Copy the lines of the data below word for word, from the line containing "Relative to 5" through the end of the data. Leave out the pictures.
──────────────────────────────
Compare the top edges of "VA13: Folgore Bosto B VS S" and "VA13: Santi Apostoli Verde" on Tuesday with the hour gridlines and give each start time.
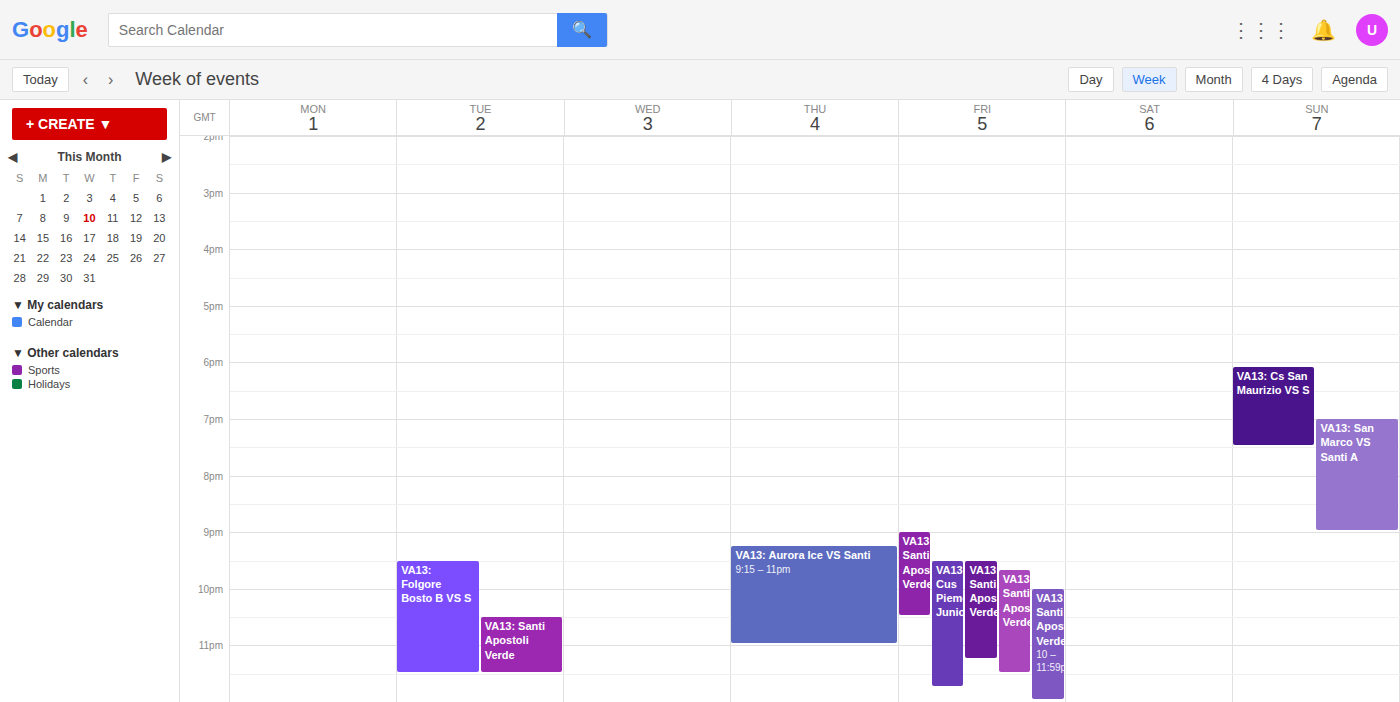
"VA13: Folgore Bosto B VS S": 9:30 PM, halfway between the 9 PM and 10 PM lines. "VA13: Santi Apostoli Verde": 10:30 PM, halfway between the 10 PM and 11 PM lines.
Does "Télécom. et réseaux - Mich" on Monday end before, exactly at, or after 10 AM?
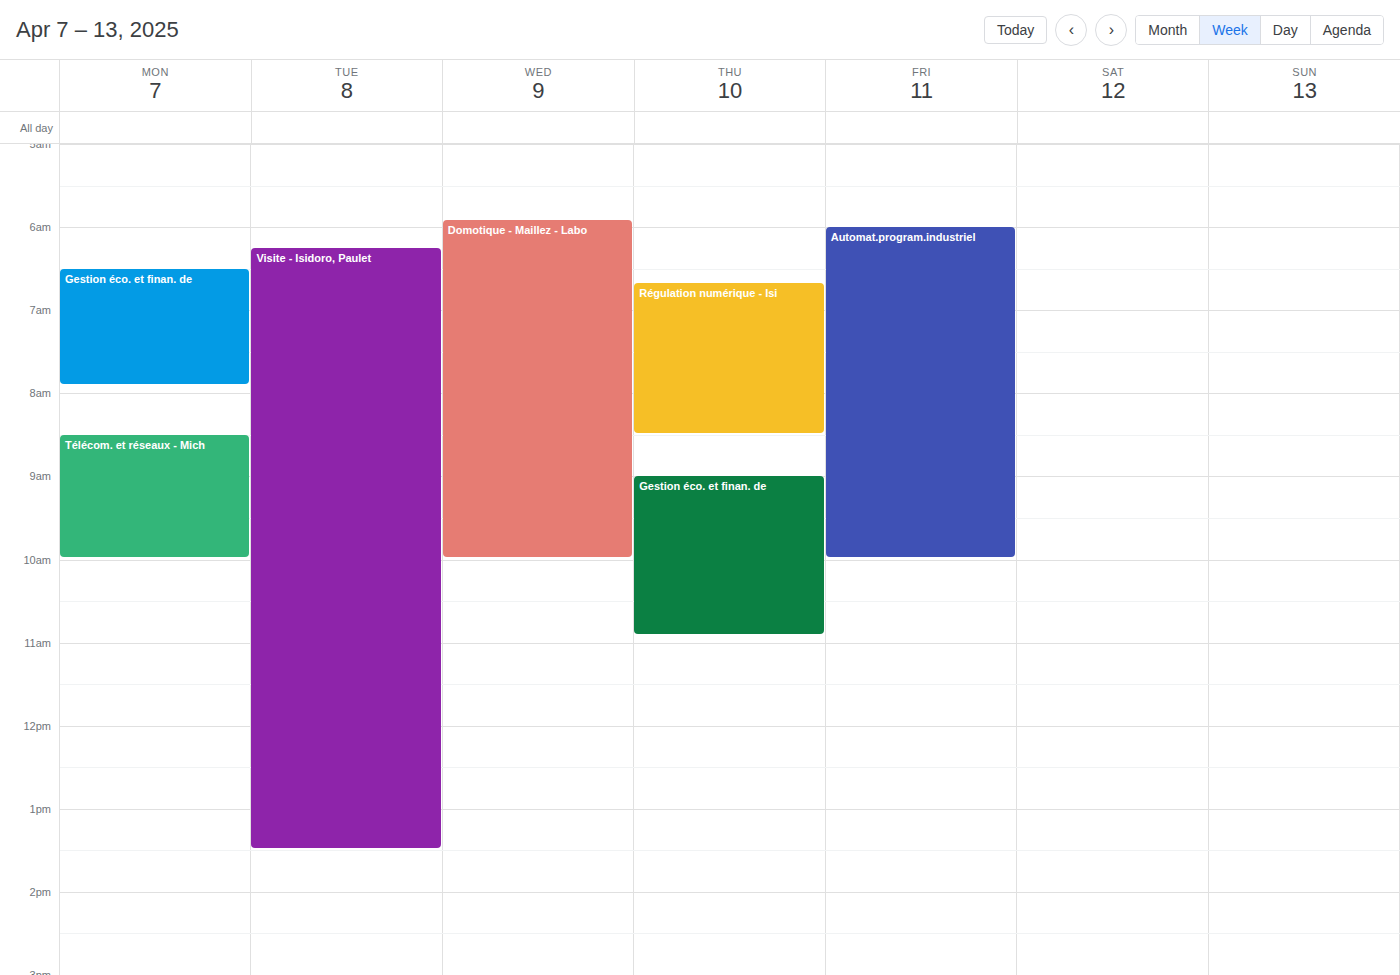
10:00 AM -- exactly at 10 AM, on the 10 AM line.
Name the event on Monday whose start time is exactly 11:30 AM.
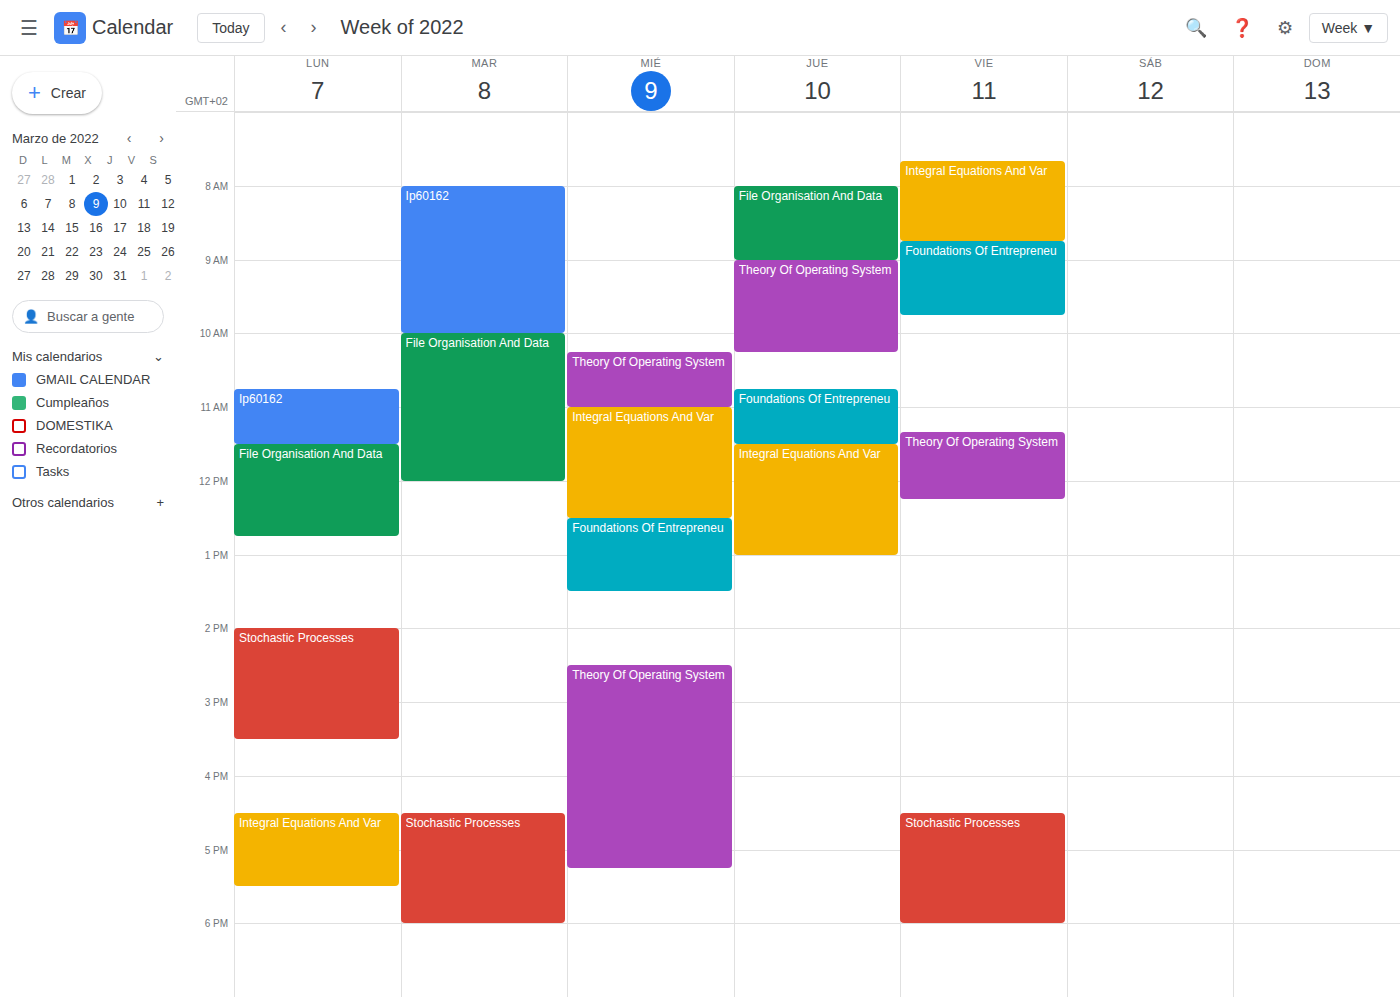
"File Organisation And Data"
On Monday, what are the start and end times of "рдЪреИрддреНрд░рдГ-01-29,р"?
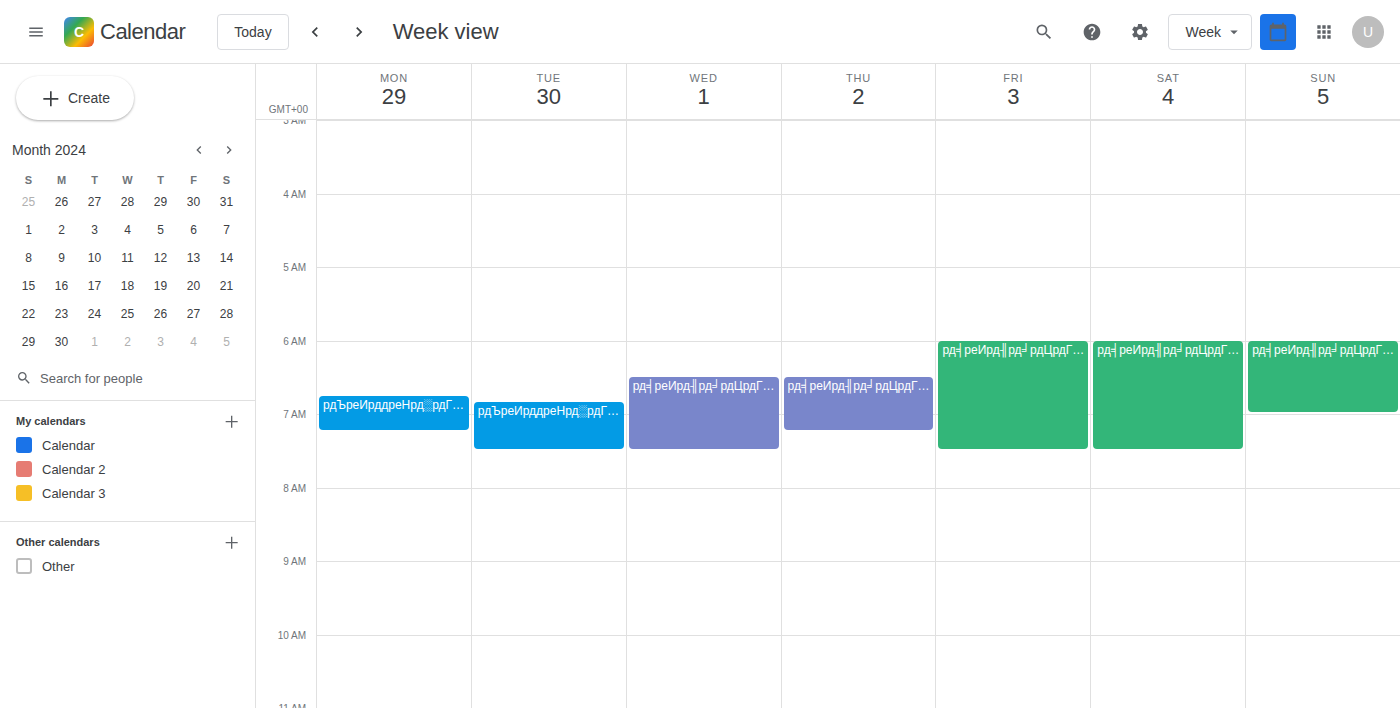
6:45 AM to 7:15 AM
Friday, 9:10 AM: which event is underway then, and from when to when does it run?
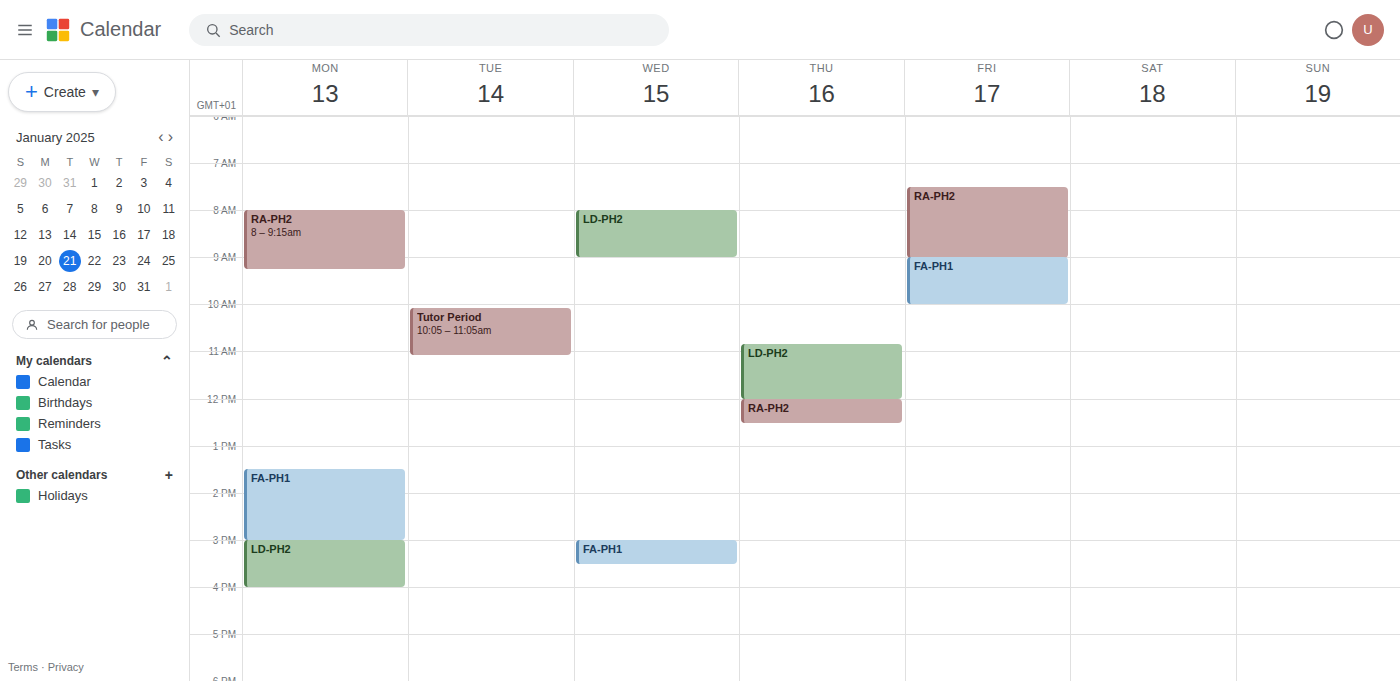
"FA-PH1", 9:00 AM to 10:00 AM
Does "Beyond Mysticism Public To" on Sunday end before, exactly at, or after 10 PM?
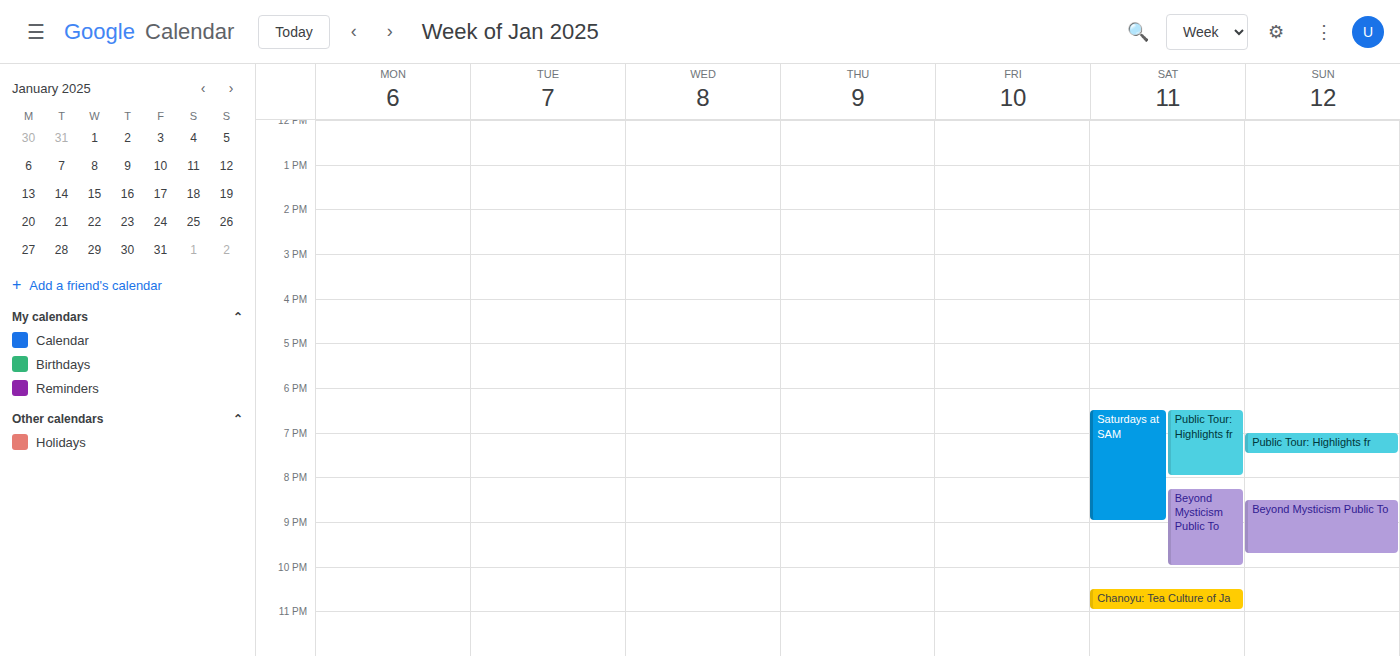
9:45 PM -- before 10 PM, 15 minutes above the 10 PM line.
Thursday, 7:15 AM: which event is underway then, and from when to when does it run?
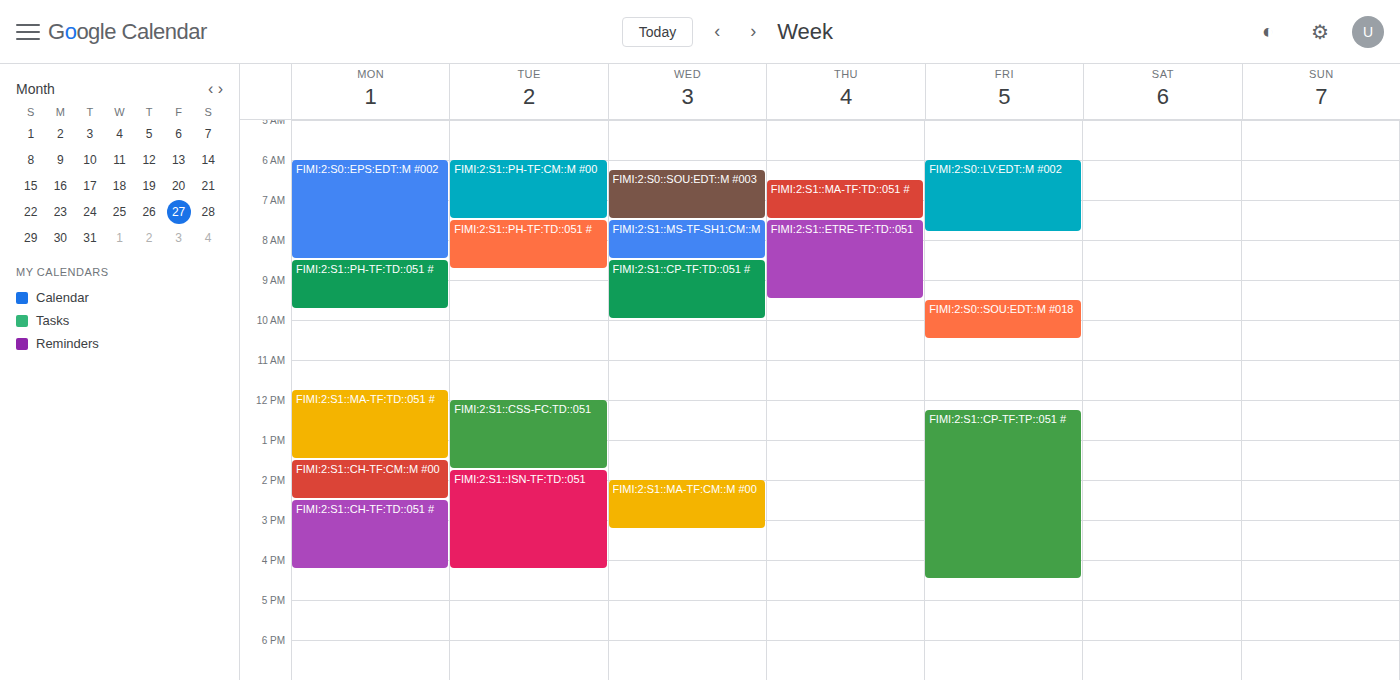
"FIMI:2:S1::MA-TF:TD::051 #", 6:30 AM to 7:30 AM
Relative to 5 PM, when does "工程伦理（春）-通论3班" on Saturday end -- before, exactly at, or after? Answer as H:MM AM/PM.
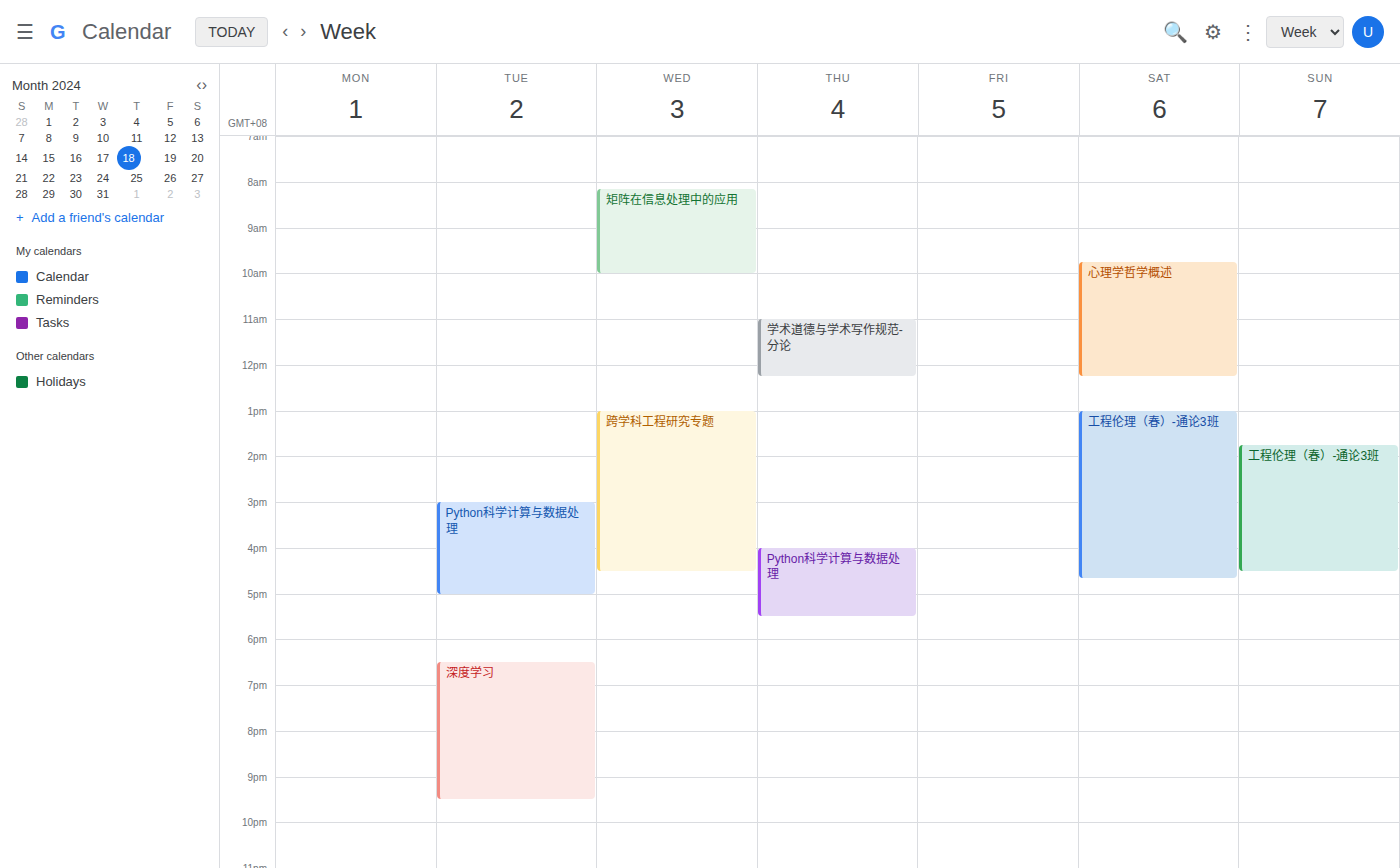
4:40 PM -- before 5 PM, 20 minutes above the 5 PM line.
──────────────────────────────
▶ [OUTPUT FOR THIS TASK]
Relative to 5 PM, when does "工程伦理（春）-通论3班" on Saturday end -- before, exactly at, or after? Answer as H:MM AM/PM.
4:40 PM -- before 5 PM, 20 minutes above the 5 PM line.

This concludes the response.